OTHER IMPORTANT ASPECTS
The Ecuadorian Chocó has suffered a high deforestation rate, only 2-5% of the original forest remains. That is why we want to expand our protected areas and connect to the Cotacachi- Cayapas National Reserve. Here more about our project to create a biological corridor.
Several of the recently acquired properties that were deforested due to cattle are now in process of natural restoration. The combination of rain and warm weather offers optimal conditions for seedling, and thus, creates a high rate of natural regeneration.
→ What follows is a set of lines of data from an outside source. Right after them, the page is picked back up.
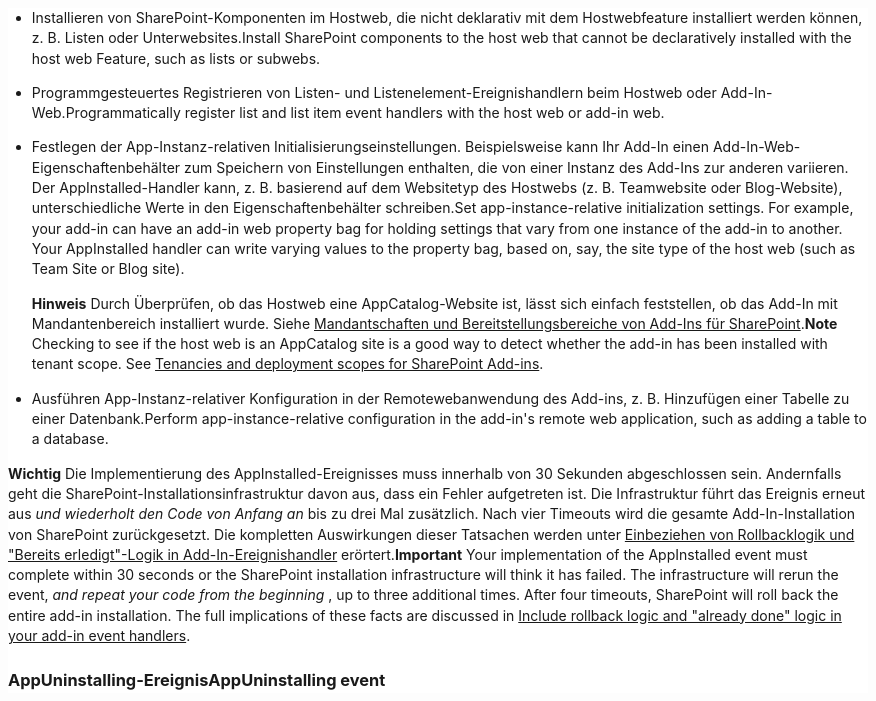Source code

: 
 

- <span data-ttu-id="dee7d-202">Installieren von SharePoint-Komponenten im Hostweb, die nicht deklarativ mit dem Hostwebfeature installiert werden können, z. B. Listen oder Unterwebsites.</span><span class="sxs-lookup"><span data-stu-id="dee7d-202">Install SharePoint components to the host web that cannot be declaratively installed with the host web Feature, such as lists or subwebs.</span></span>
    
 
- <span data-ttu-id="dee7d-203">Programmgesteuertes Registrieren von Listen- und Listenelement-Ereignishandlern beim Hostweb oder Add-In-Web.</span><span class="sxs-lookup"><span data-stu-id="dee7d-203">Programmatically register list and list item event handlers with the host web or add-in web.</span></span>
    
 
- <span data-ttu-id="dee7d-p118">Festlegen der App-Instanz-relativen Initialisierungseinstellungen. Beispielsweise kann Ihr Add-In einen Add-In-Web-Eigenschaftenbehälter zum Speichern von Einstellungen enthalten, die von einer Instanz des Add-Ins zur anderen variieren. Der AppInstalled-Handler kann, z. B. basierend auf dem Websitetyp des Hostwebs (z. B. Teamwebsite oder Blog-Website), unterschiedliche Werte in den Eigenschaftenbehälter schreiben.</span><span class="sxs-lookup"><span data-stu-id="dee7d-p118">Set app-instance-relative initialization settings. For example, your add-in can have an add-in web property bag for holding settings that vary from one instance of the add-in to another. Your AppInstalled handler can write varying values to the property bag, based on, say, the site type of the host web (such as Team Site or Blog site).</span></span>
    
     <span data-ttu-id="dee7d-p119">**Hinweis** Durch Überprüfen, ob das Hostweb eine AppCatalog-Website ist, lässt sich einfach feststellen, ob das Add-In mit Mandantenbereich installiert wurde. Siehe  [Mandantschaften und Bereitstellungsbereiche von Add-Ins für SharePoint](tenancies-and-deployment-scopes-for-sharepoint-add-ins).</span><span class="sxs-lookup"><span data-stu-id="dee7d-p119">**Note** Checking to see if the host web is an AppCatalog site is a good way to detect whether the add-in has been installed with tenant scope. See  [Tenancies and deployment scopes for SharePoint Add-ins](tenancies-and-deployment-scopes-for-sharepoint-add-ins).</span></span>
- <span data-ttu-id="dee7d-209">Ausführen App-Instanz-relativer Konfiguration in der Remotewebanwendung des Add-ins, z. B. Hinzufügen einer Tabelle zu einer Datenbank.</span><span class="sxs-lookup"><span data-stu-id="dee7d-209">Perform app-instance-relative configuration in the add-in's remote web application, such as adding a table to a database.</span></span>
    
 

 <span data-ttu-id="dee7d-p120">**Wichtig** Die Implementierung des AppInstalled-Ereignisses muss innerhalb von 30 Sekunden abgeschlossen sein. Andernfalls geht die SharePoint-Installationsinfrastruktur davon aus, dass ein Fehler aufgetreten ist. Die Infrastruktur führt das Ereignis erneut aus  *und wiederholt den Code von Anfang an*  bis zu drei Mal zusätzlich. Nach vier Timeouts wird die gesamte Add-In-Installation von SharePoint zurückgesetzt. Die kompletten Auswirkungen dieser Tatsachen werden unter [Einbeziehen von Rollbacklogik und "Bereits erledigt"-Logik in Add-In-Ereignishandler](#Rollback) erörtert.</span><span class="sxs-lookup"><span data-stu-id="dee7d-p120">**Important** Your implementation of the AppInstalled event must complete within 30 seconds or the SharePoint installation infrastructure will think it has failed. The infrastructure will rerun the event,  *and repeat your code from the beginning*  , up to three additional times. After four timeouts, SharePoint will roll back the entire add-in installation. The full implications of these facts are discussed in [Include rollback logic and "already done" logic in your add-in event handlers](#Rollback).</span></span>
 


### <a name="appuninstalling-event"></a><span data-ttu-id="dee7d-214">AppUninstalling-Ereignis</span><span class="sxs-lookup"><span data-stu-id="dee7d-214">AppUninstalling event</span></span>

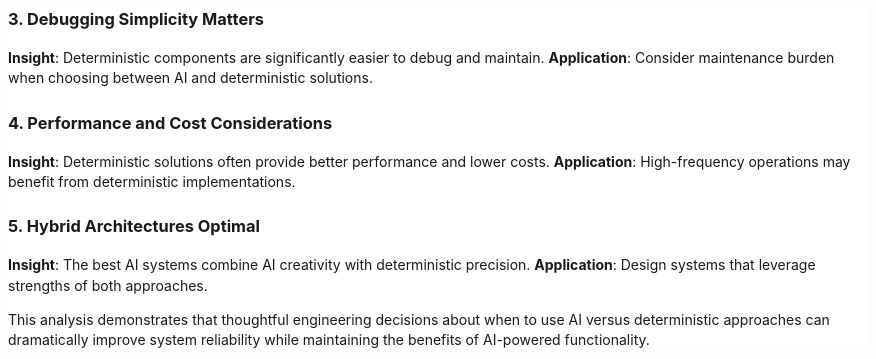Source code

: ### 3. Debugging Simplicity Matters
**Insight**: Deterministic components are significantly easier to debug and maintain.
**Application**: Consider maintenance burden when choosing between AI and deterministic solutions.

### 4. Performance and Cost Considerations
**Insight**: Deterministic solutions often provide better performance and lower costs.
**Application**: High-frequency operations may benefit from deterministic implementations.

### 5. Hybrid Architectures Optimal
**Insight**: The best AI systems combine AI creativity with deterministic precision.
**Application**: Design systems that leverage strengths of both approaches.

This analysis demonstrates that thoughtful engineering decisions about when to use AI versus deterministic approaches can dramatically improve system reliability while maintaining the benefits of AI-powered functionality.

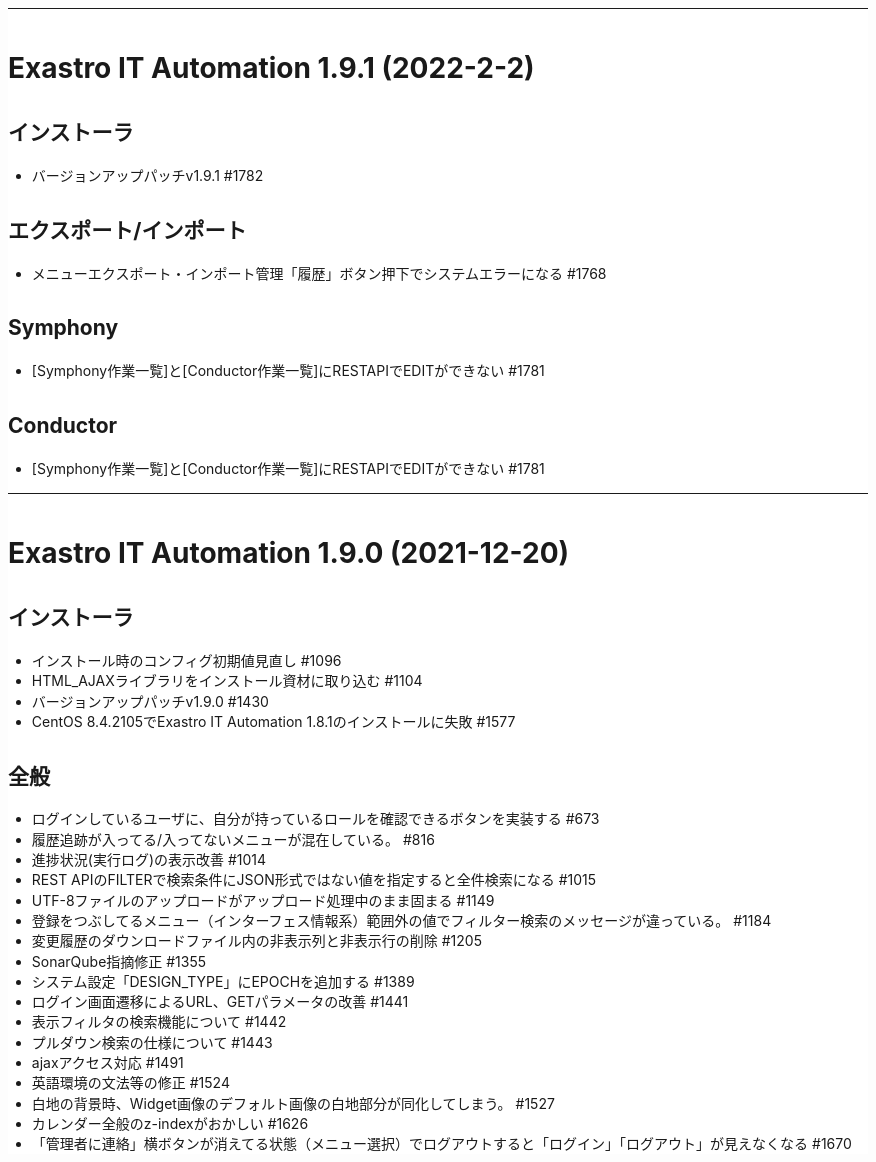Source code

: 
*******************************************************************************************************


Exastro IT Automation 1.9.1 (2022-2-2)
==================================================

インストーラ
---------------
 * バージョンアップパッチv1.9.1 #1782

エクスポート/インポート
---------------
 * メニューエクスポート・インポート管理「履歴」ボタン押下でシステムエラーになる #1768

Symphony
---------------
 * [Symphony作業一覧]と[Conductor作業一覧]にRESTAPIでEDITができない #1781

Conductor
---------------
 * [Symphony作業一覧]と[Conductor作業一覧]にRESTAPIでEDITができない #1781


*******************************************************************************************************


Exastro IT Automation 1.9.0 (2021-12-20)
==================================================

インストーラ
---------------
 * インストール時のコンフィグ初期値見直し #1096
 * HTML_AJAXライブラリをインストール資材に取り込む #1104
 * バージョンアップパッチv1.9.0 #1430
 * CentOS 8.4.2105でExastro IT Automation 1.8.1のインストールに失敗 #1577

全般
---------------
 * ログインしているユーザに、自分が持っているロールを確認できるボタンを実装する #673
 * 履歴追跡が入ってる/入ってないメニューが混在している。 #816
 * 進捗状況(実行ログ)の表示改善 #1014
 * REST APIのFILTERで検索条件にJSON形式ではない値を指定すると全件検索になる #1015
 * UTF-8ファイルのアップロードがアップロード処理中のまま固まる #1149
 * 登録をつぶしてるメニュー（インターフェス情報系）範囲外の値でフィルター検索のメッセージが違っている。 #1184
 * 変更履歴のダウンロードファイル内の非表示列と非表示行の削除 #1205
 * SonarQube指摘修正 #1355
 * システム設定「DESIGN_TYPE」にEPOCHを追加する #1389
 * ログイン画面遷移によるURL、GETパラメータの改善 #1441
 * 表示フィルタの検索機能について #1442
 * プルダウン検索の仕様について #1443
 * ajaxアクセス対応 #1491
 * 英語環境の文法等の修正 #1524
 * 白地の背景時、Widget画像のデフォルト画像の白地部分が同化してしまう。 #1527
 * カレンダー全般のz-indexがおかしい #1626
 * 「管理者に連絡」横ボタンが消えてる状態（メニュー選択）でログアウトすると「ログイン」「ログアウト」が見えなくなる #1670
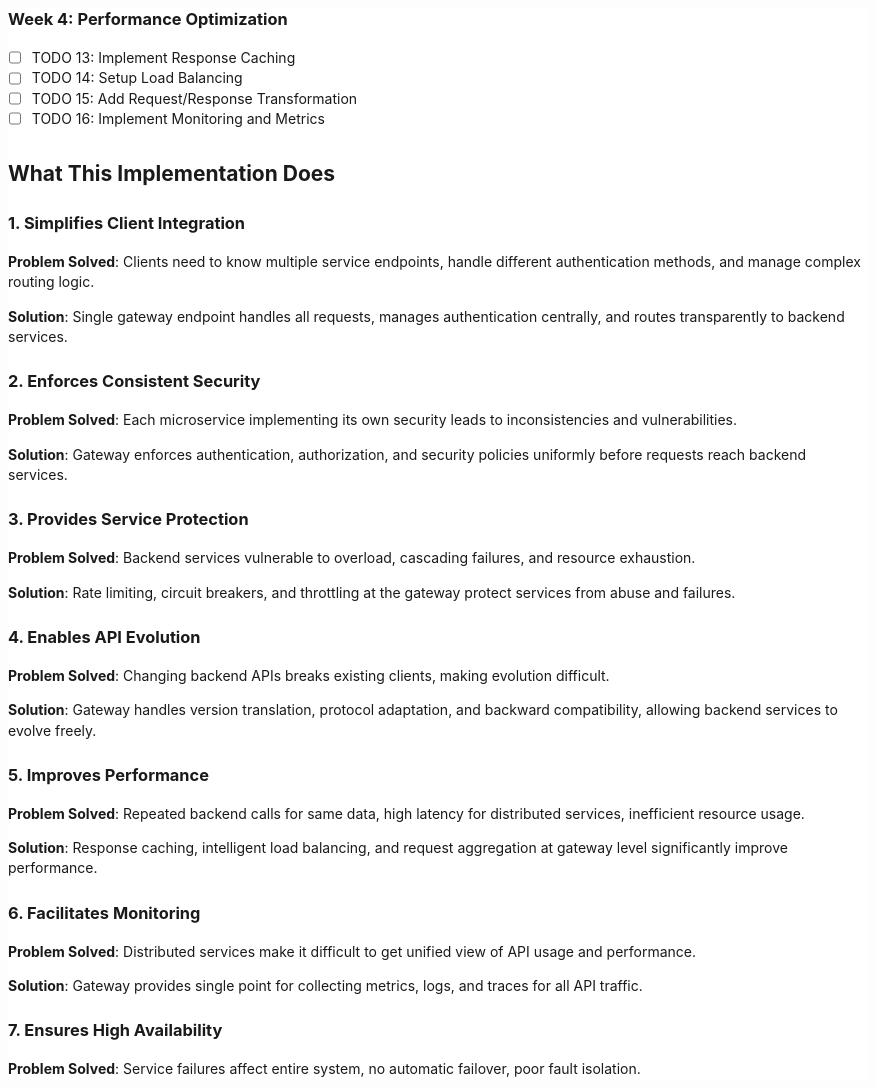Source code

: ### Week 4: Performance Optimization
- [ ] TODO 13: Implement Response Caching
- [ ] TODO 14: Setup Load Balancing
- [ ] TODO 15: Add Request/Response Transformation
- [ ] TODO 16: Implement Monitoring and Metrics

## What This Implementation Does

### 1. Simplifies Client Integration
**Problem Solved**: Clients need to know multiple service endpoints, handle different authentication methods, and manage complex routing logic.

**Solution**: Single gateway endpoint handles all requests, manages authentication centrally, and routes transparently to backend services.

### 2. Enforces Consistent Security
**Problem Solved**: Each microservice implementing its own security leads to inconsistencies and vulnerabilities.

**Solution**: Gateway enforces authentication, authorization, and security policies uniformly before requests reach backend services.

### 3. Provides Service Protection
**Problem Solved**: Backend services vulnerable to overload, cascading failures, and resource exhaustion.

**Solution**: Rate limiting, circuit breakers, and throttling at the gateway protect services from abuse and failures.

### 4. Enables API Evolution
**Problem Solved**: Changing backend APIs breaks existing clients, making evolution difficult.

**Solution**: Gateway handles version translation, protocol adaptation, and backward compatibility, allowing backend services to evolve freely.

### 5. Improves Performance
**Problem Solved**: Repeated backend calls for same data, high latency for distributed services, inefficient resource usage.

**Solution**: Response caching, intelligent load balancing, and request aggregation at gateway level significantly improve performance.

### 6. Facilitates Monitoring
**Problem Solved**: Distributed services make it difficult to get unified view of API usage and performance.

**Solution**: Gateway provides single point for collecting metrics, logs, and traces for all API traffic.

### 7. Ensures High Availability
**Problem Solved**: Service failures affect entire system, no automatic failover, poor fault isolation.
We protect more than 14,000 acres in the Canandé Reserve, which is home to one of the world's most important and threatened hotspots of biodiversity: the Chocó. In partnership with Rainforest Connection (RFCx) Fundación Jocotoco monitors part of the Canandé reserve to protect the Chocó. RFCx developed the world's first scalable real-time acoustic system to monitor forests' soundscapes 365 days a year. This system automatically detects the sounds of chainsaws and gunshots and sends an instant alert to the mobile phones of our park guards. In addition, it detects the sounds of endangered species such as the Great Green Macaw and Brown-headed Spider Monkey, collecting real-time presence data that can be analyzed over time. As a result, our park guards can keep track of how many acres we own, and respond faster and more accurately.